One NZ Achieves a Business Single View of Customer with dbt Cloud and Data Domain

This is the story of how New Zealand's largest telecom company tracks business and cross-sell enablement

3.91K

unique dashboard views

within the first month of launch

75%

reduction

in time to collect and research data

One New Zealand (formerly Vodafone New Zealand) was part of the global Vodafone business network. It ceased to be a subsidiary of the UK-based parent Vodafone Plc in 2019. One New Zealand (One NZ) is the largest wireless carrier in New Zealand, accounting for 38% of the country’s mobile market share in 2021 with 2.4 million customers.
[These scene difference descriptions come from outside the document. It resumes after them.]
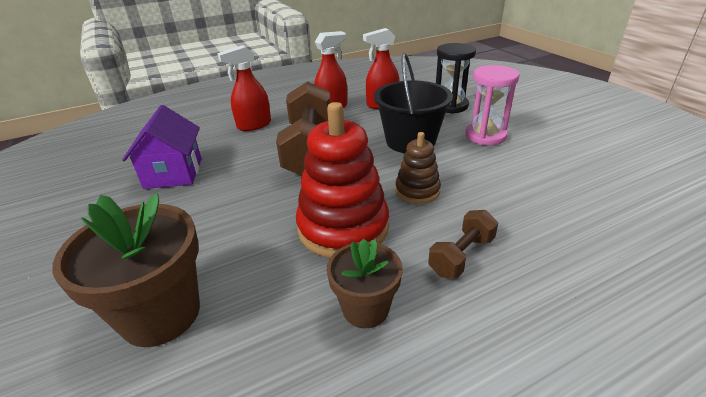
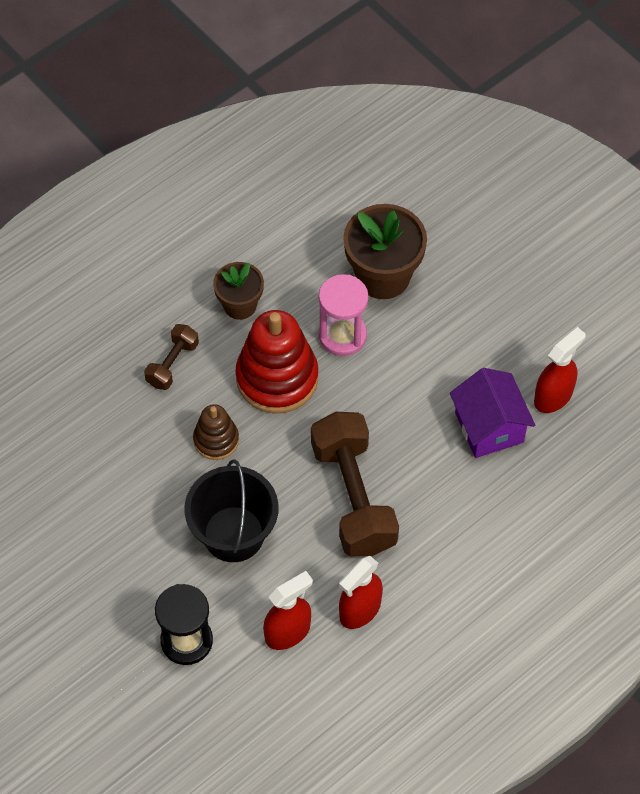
camera: 165 degrees right, 25 degrees up
red spray bottle [217,45,271,131] -> red spray bottle moved to [534,327,586,413]
pink hourglass [465,65,520,145] -> pink hourglass moved to [319,274,368,356]

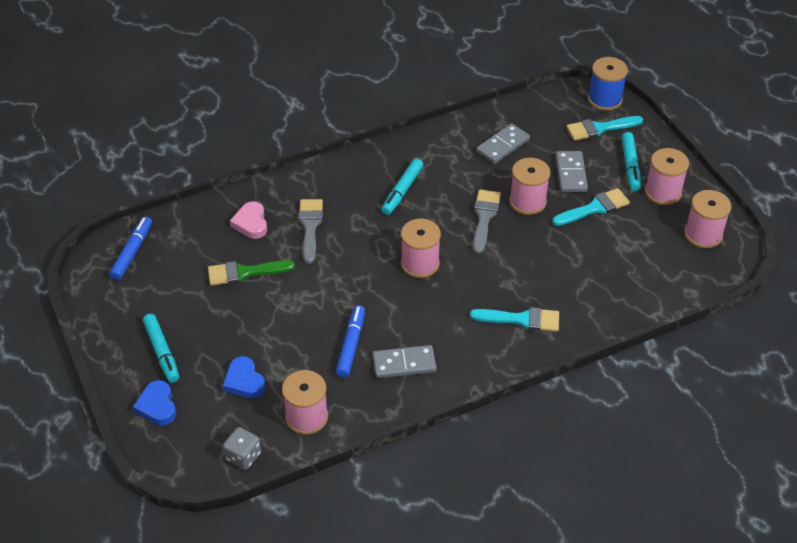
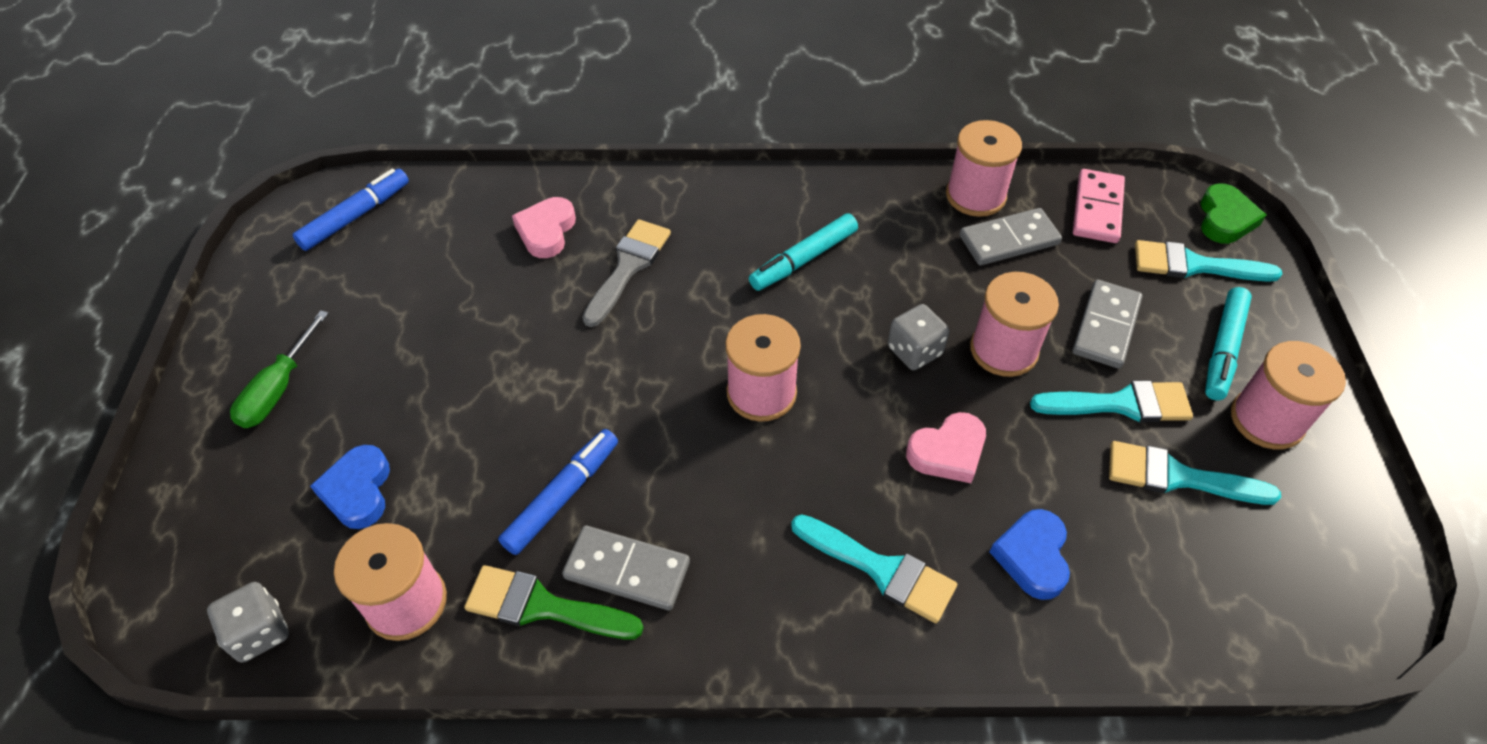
camera: 25 degrees right, 5 degrees up
blue heart [133,380,176,425] -> blue heart moved to [990,509,1070,600]
turquoise marker [143,314,179,383] -> green screwdriver [230,310,329,428]
green brush [208,260,295,286] -> green brush moved to [464,565,643,639]
grey brush [473,190,501,253] -> grey dice [888,304,949,370]
blue spool [588,57,628,111] -> green heart [1201,183,1266,244]
pink spool [684,190,731,248] -> pink spool moved to [946,120,1022,217]
none -> pink heart [906,412,986,483]
none -> pink domino [1073,169,1125,243]
none -> turquoise brush [1109,441,1281,505]

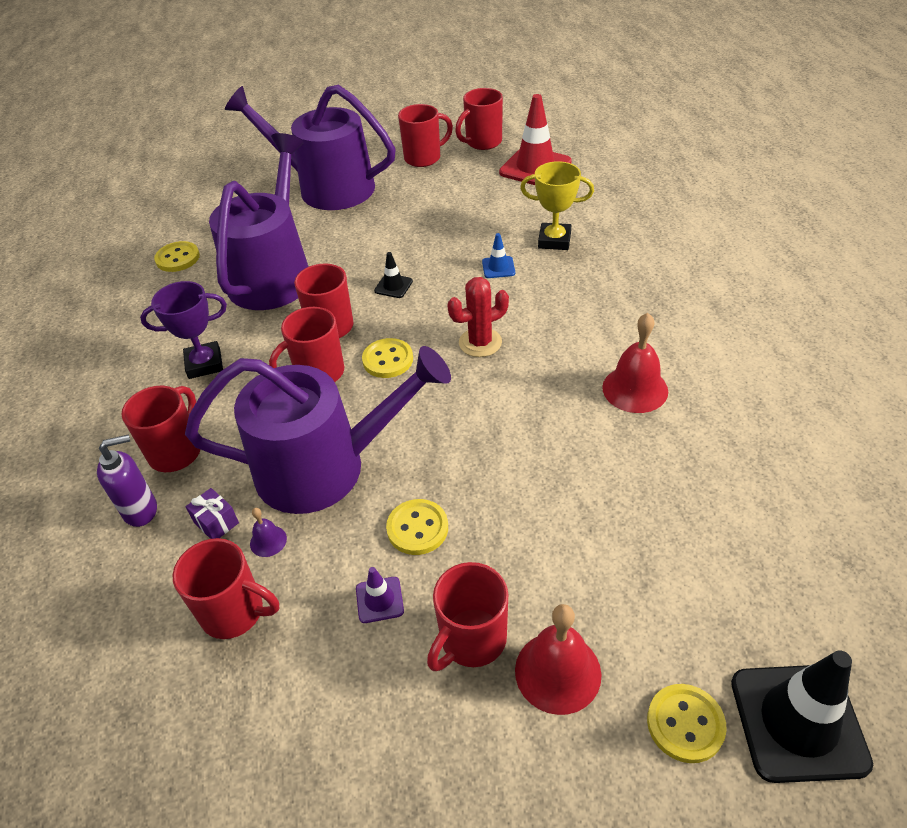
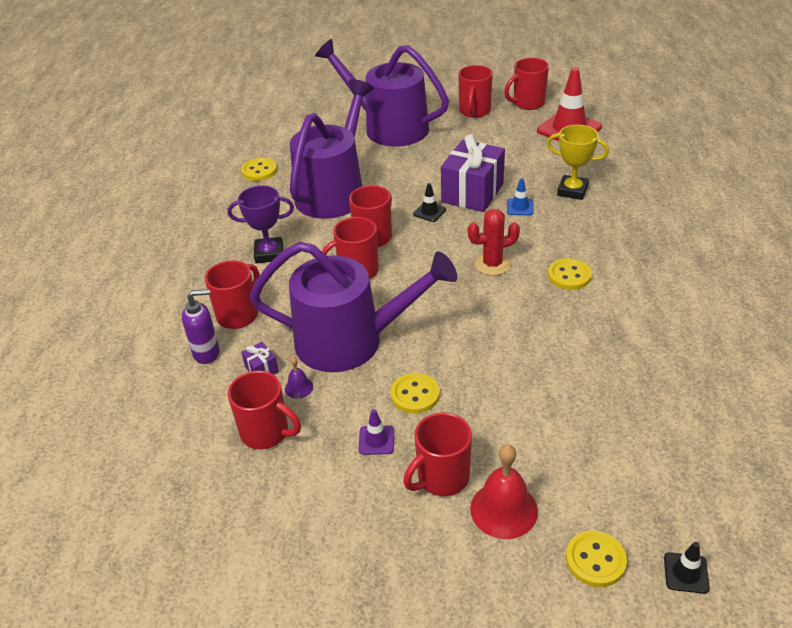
camera: 10 degrees right, 5 degrees down
yellow button [362,338,413,378] -> yellow button moved to [548,258,592,290]
red mug [398,104,453,167] -> red mug turned 120 degrees clockwise [458,65,493,118]
red bell [602,313,668,413] -> none
black traffic cone [731,650,873,783] -> black traffic cone [664,542,710,594], size x0.46
none -> purple gift [441,134,505,212]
In 2022, One NZ launched a business initiative aimed at elevating customer engagement and marketing for its business customers. Partnering with data consultancy Data Domain, the initiative focused on the following business value:

  • Cost reduction: Reducing reliance on external teams to access customer information and reporting, along with automation and consolidation of existing reports.
  • Improving customer experience: Reducing lead time to call customers, and enabling more proactive conversations through easier access to relevant data
  • Increasing revenue and reducing churn: Using business data to create cross-sell opportunities, targeted campaigns, and customized solutions.

Problem Statements

  • The data and analytics for business customers were disparate and inconsistent.
  • No single view of business customers for One NZ to drive strategic sales and campaigns.
  • The team lacked a single source of truth in the data to drive growth and retention initiatives, resulting in manual duplicated effort and analytics errors.
  • To build a view of accounts and engage with customers, the sales teams needed to manually collate customer information, searching across multiple systems.
  • Existing data sources, structures, and quality were complicated and poor. The solution required automated testing to resolve core data issues and expedite delivery velocity. 

To address these issues, the team created data products to consolidate service and account data for business customers. With new tools and processes, the team could ensure the build quality met the standard required to support customer communication, campaigning, and in-application capabilities.

The Solution

One NZ implemented an agile squad, consisting of a Product Owner and a team with multi-disciplinary technical capabilities. Data Domain led the discovery, design, analysis, build, and testing dimensions.

The team aimed to provide value quickly, iteratively, and collaboratively. Due to the complexity of the source data, the approach was to split the delivery into two phases: Proof of Concept and Productionisation. The solution had to accommodate core requirements and enable small incremental changes, modifications, or additions to be included in future phases.

The requirements were initiated with all stakeholders, including end users, to ensure the data product would be fit for purpose. The build was carried out with input from sales teams to identify changes early and incorporate them into the development phase.

Development occurred collaboratively with other vendors and internal stakeholders, while delivery management, across multiple workstreams, ensured value promptly. The development cycle ensured end users could immediately use the data product, understand the scope of upcoming development cycles, and receive comprehensive training to achieve high satisfaction.

The Outcomes

  • The Data Domain team deployed a pioneering solution for One NZ using dbt Cloud and Snowflake Data Cloud—now the build standard for the Tribe.
  • The team introduced new ways of working, with a new template-driven dbt development framework, and baseline build. The dbt’s automatic code generation framework increased developer productivity and enforced best practices across data engineering squads within One NZ.
  • The project’s success initiated a roadmap for continuous funding of similar initiatives and the establishment of an ongoing dedicated squad for Business, with the potential to expand into Machine Learning and Artificial Intelligence programs of work.
  • The data products became valuable assets, providing customer-facing teams with an easily accessible, consolidated view of information previously challenging to obtain or entirely missing. The consolidated customer view reduced CS data collection and research from 20 minutes to less than 5 minutes.
  • The sales teams at One NZ use the customer dashboard to make timely decisions and inform conversations, yielding 3.91K unique dashboard views within one month.

“By mastering the data we have on complex and often bespoke customer solutions, our single view of the customer capability has empowered our sales and customer success teams to more efficiently and effectively serve our customers.”

— David Redmore, Head of Enterprise Product and Commercial, One NZ

  • The Power Bl dashboard saw frequent and high usage, with positive feedback from stakeholders, making it a business-as-usual (BAU) tool. Customer-facing teams now have easy access to consolidated views with the top users consistently interacting with the dashboards hundreds of times per day.
  • The successful implementation of the One NZ Business Customer Initiative not only improved operational efficiency and customer engagement but also set a benchmark for future data initiatives within the organisation. The project’s results, including cost reduction, enhanced customer experiences, increased revenue, and reduced churn, underscored its importance as a strategic move towards data-driven growth and retention.

“This has been a game changer for our teams! We have everything we need to understand the services our customers have at a click of a button.”

— Simone Cuthbert-Scott, Head of Customer Success, One NZ

The initial success of the data platform led to new data products leveraging the same workflow and solutions. For example, customer loyalty program dashboards and enterprise account management. The team is now working on retiring legacy data products.